Но несмотря на пьяные дебоши, независимо, казалось, от собственной воли, Прохор, подобно пловцу, попавшему в омут и яростно сопротивлявшемуся стихии, все-таки был вовлечен в водоворот нового житья-бытья и, как предвидела его мать, стал мало-помалу остепеняться. К тому же по природе своей он был добр и отзывчив на чужую доброту. Он видел, что Варвара была покорной, уступчивой женой, хозяйство вела исправно, могла при случае дать дельный совет; опять же и среди соседей она слыла разумницей, и матери пришлась по душе умелой стряпней. А кроме того, Прохор вскоре стал отцом: у него враз родилось два сына — «два сталевара», как с тайным довольством решил он.
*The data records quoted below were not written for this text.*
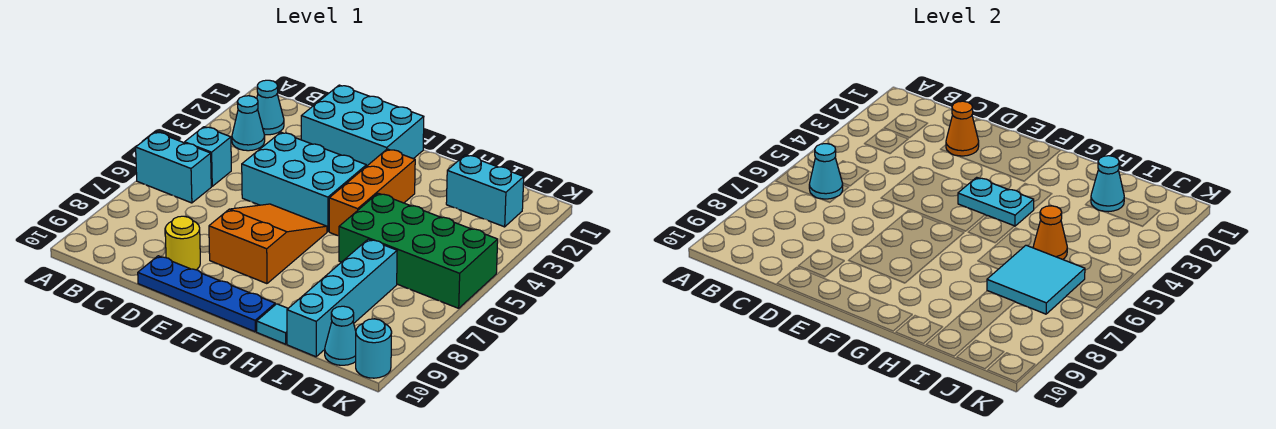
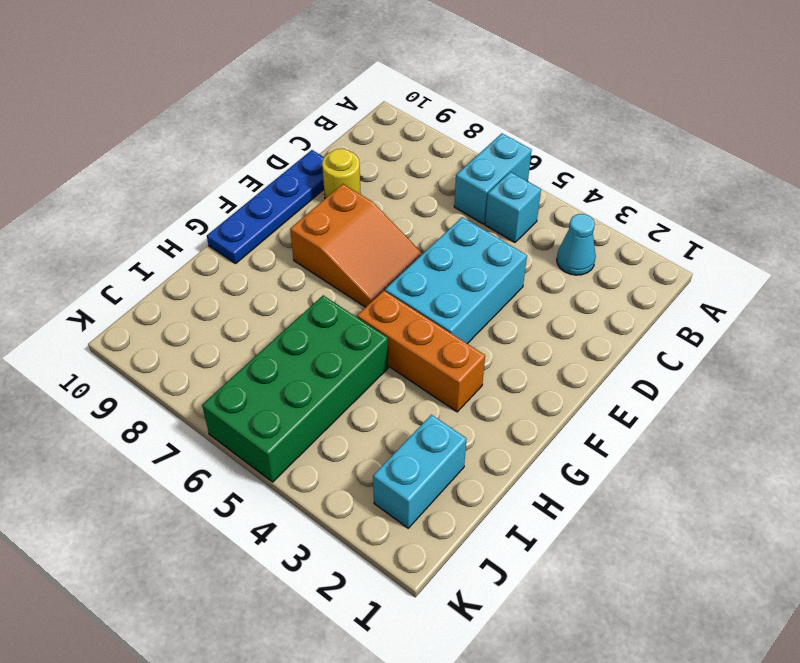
none -> cyan cone B2 level 1
none -> cyan brick D1:F2 level 1
none -> cyan tile H10 level 1

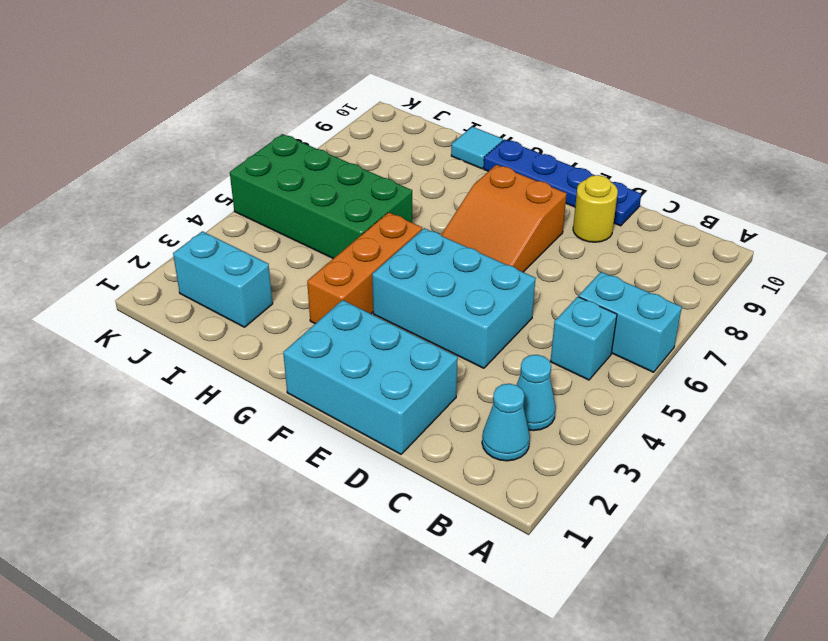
none -> cyan brick I7:I10 level 1
none -> cyan cone J10 level 1
none -> cyan round brick K10 level 1

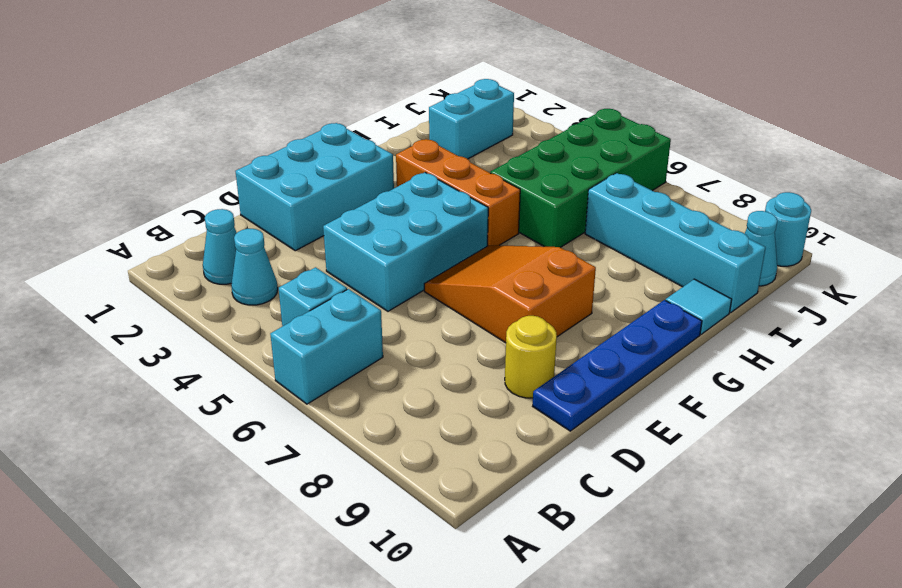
none -> cyan cone B6 level 2
none -> orange cone D2 level 2
none -> cyan plate F4:G4 level 2

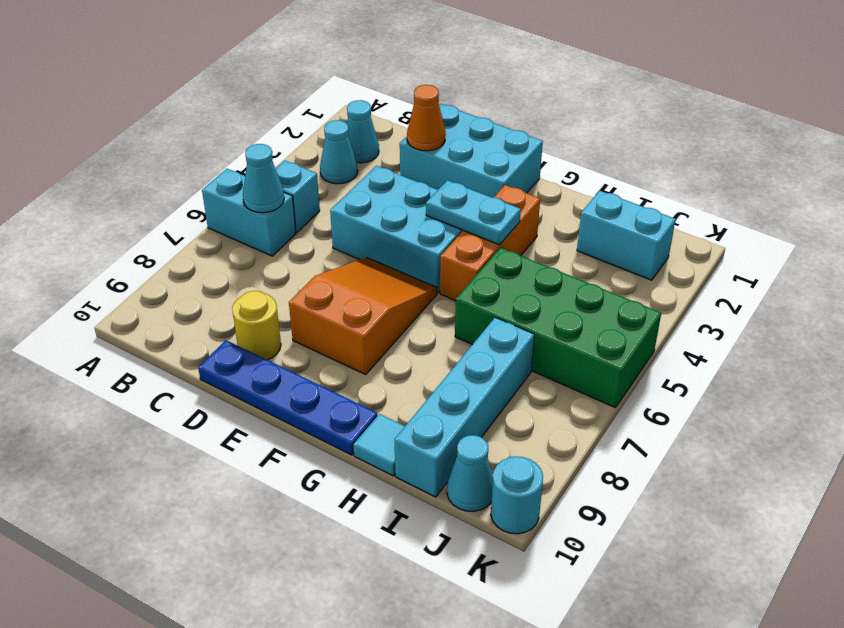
none -> cyan cone I2 level 2
none -> orange cone I5 level 2
none -> cyan tile I6:J7 level 2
Теперь уже, совестясь, Прохор украдкой прятал деньги на выпивку, а приходя домой пьяным, сдерживался от выкриков, от громыхания сапогами, чтобы не разбудить ребятишек. Правда, такая сдержанность его самого же тяготила. В эти минуты ему даже хотелось услышать от жены слова укоризны: тогда бы нашелся предлог ударить ее; однако жена укоряла лишь скорбными иконописными глазами — и Прохор уже затихал внутренне…
Житейское пророчество матери сбылось.
III
Как луна резко и неизменно делится на две половины — освещенную и теневую, так и жизнь Прохора Жаркова была строго разграничена на две части: на личную, многим невидимую и недоступную, и на ту, которая словно бы освещалась печным огнем и многим была известна, широко видима.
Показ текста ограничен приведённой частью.